Hmm. I don't want to draw you in too much - asking for precision on this crystal ball stuff is not fair.
But usually the profit rate perspective is more like a 35 year half cycle. Of course there is NO reason it has to be that way (unless you are a Kondrotieff fan) - but we are talking about major era-defining changes - you tend not to miss their end. I would think they get undone by changes in the very core of the ame process that helped build a multi-decade (anemic) profit rise. Examples might be: big rise in the cost of labor, a big rise in taxes on profit income, a loss of overseas control, or the more nebulous end of a technological breakthrough (I myself can't see these technology issues as so outside the system).

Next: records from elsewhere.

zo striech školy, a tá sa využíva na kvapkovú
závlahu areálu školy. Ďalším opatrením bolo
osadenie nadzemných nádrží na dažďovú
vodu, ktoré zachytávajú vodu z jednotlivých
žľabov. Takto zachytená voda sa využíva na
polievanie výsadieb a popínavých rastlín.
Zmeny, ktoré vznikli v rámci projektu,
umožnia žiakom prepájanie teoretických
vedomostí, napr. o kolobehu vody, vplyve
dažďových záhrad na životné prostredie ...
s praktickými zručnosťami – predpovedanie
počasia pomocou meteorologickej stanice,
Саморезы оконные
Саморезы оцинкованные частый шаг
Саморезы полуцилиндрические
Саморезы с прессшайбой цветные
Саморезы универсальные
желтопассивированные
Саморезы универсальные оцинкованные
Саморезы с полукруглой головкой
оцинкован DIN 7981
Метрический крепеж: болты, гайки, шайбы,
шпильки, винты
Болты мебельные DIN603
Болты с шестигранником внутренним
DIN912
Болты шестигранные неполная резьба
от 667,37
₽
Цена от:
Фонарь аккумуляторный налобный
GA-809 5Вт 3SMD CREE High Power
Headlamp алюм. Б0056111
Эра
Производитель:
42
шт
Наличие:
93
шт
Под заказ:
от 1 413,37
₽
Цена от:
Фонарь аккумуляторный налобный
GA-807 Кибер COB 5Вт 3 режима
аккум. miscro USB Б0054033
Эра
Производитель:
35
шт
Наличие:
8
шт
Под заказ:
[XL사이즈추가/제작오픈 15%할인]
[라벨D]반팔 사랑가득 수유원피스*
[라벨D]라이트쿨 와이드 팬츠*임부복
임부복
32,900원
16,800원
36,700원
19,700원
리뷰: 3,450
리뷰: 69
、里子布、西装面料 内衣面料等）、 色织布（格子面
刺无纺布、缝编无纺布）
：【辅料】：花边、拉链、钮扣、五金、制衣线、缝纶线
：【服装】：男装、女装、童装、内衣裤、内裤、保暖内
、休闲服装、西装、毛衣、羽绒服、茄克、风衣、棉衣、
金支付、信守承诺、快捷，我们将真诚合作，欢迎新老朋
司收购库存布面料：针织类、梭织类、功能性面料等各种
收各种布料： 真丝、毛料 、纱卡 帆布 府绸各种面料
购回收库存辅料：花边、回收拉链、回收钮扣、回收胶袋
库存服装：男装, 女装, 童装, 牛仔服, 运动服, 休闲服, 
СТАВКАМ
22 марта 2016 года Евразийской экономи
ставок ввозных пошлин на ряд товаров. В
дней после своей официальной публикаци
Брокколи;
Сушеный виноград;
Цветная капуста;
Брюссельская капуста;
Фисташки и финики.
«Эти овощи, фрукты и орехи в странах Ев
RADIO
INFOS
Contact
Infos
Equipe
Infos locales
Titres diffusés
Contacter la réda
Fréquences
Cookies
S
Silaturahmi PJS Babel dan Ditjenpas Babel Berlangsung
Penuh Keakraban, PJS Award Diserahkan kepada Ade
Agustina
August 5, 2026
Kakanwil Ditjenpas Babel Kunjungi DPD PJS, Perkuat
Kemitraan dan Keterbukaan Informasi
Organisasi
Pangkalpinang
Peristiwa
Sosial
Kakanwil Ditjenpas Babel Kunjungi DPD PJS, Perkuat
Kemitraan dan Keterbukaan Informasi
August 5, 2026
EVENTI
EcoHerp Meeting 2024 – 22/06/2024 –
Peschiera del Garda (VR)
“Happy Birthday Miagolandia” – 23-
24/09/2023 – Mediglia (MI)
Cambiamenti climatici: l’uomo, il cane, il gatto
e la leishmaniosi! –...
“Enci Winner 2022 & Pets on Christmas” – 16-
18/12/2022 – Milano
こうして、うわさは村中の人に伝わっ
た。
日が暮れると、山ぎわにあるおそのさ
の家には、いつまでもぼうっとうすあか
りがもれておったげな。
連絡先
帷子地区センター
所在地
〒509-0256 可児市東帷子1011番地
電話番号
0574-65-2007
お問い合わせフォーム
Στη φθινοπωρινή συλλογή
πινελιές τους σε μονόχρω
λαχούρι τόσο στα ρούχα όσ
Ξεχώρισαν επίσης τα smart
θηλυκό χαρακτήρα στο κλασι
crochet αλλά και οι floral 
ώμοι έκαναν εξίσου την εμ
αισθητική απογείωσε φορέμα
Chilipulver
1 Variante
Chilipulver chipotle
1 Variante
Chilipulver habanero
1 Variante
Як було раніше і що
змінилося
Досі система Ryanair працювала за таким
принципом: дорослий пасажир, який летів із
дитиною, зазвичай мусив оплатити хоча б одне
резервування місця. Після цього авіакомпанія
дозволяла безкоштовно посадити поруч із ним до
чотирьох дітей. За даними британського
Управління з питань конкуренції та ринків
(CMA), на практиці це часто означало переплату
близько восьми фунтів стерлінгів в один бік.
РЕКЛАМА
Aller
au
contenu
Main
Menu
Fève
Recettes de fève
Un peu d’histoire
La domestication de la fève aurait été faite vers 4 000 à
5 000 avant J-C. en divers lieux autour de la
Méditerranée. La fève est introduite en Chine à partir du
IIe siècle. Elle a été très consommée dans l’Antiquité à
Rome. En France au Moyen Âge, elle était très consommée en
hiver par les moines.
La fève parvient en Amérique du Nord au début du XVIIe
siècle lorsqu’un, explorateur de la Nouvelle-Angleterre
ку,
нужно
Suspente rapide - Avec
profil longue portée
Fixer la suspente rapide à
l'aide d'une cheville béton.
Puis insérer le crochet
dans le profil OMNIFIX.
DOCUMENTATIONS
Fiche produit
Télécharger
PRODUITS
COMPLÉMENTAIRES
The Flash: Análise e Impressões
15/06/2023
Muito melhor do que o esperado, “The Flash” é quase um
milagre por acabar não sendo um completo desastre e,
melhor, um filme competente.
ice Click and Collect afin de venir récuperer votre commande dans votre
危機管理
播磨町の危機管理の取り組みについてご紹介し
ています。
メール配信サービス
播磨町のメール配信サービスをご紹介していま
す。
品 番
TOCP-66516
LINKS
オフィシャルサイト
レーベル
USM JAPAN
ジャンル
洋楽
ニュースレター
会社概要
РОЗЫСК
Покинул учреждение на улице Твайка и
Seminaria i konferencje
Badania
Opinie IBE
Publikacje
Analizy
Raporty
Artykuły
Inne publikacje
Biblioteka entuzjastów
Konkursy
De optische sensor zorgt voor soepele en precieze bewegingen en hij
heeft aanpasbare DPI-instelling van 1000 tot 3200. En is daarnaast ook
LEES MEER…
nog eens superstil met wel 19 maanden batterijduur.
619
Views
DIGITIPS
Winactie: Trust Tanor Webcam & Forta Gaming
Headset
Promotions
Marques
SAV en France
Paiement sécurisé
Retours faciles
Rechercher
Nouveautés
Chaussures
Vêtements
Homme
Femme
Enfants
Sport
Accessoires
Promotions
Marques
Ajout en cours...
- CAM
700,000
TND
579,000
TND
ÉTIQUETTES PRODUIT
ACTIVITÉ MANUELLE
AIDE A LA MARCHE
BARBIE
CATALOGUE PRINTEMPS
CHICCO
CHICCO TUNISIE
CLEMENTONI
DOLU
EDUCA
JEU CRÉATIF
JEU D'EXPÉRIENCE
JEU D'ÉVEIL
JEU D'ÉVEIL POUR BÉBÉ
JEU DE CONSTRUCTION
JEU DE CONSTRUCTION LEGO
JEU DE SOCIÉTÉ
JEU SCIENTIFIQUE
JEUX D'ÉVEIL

It seems to me you are speaking more of the types of "overaccumulation"/insufficient demand type issues more likely to produce a "run of the mill" 12-18 month type recession? Like the missing second half of the last recession you spoke of in LBO #105. Each one of these recessions is a human and social tragedy, and should be fought accordingly, but won't (in themselves) mean the neoliberal period has hit a wall - in the cruel ways IT defines success (a recession could spark a major political movement but that's a different story).
Why do think "its a more-than-cyclical" problem? Aren't ruinous competition (has it been that ruinous in some sectors? I'd say more like just overcapacity in a largely oligopolistic, still self protecting, market), deflationary bias, etc more like precisely the hallmarks of this point in a "short" cyclical problem.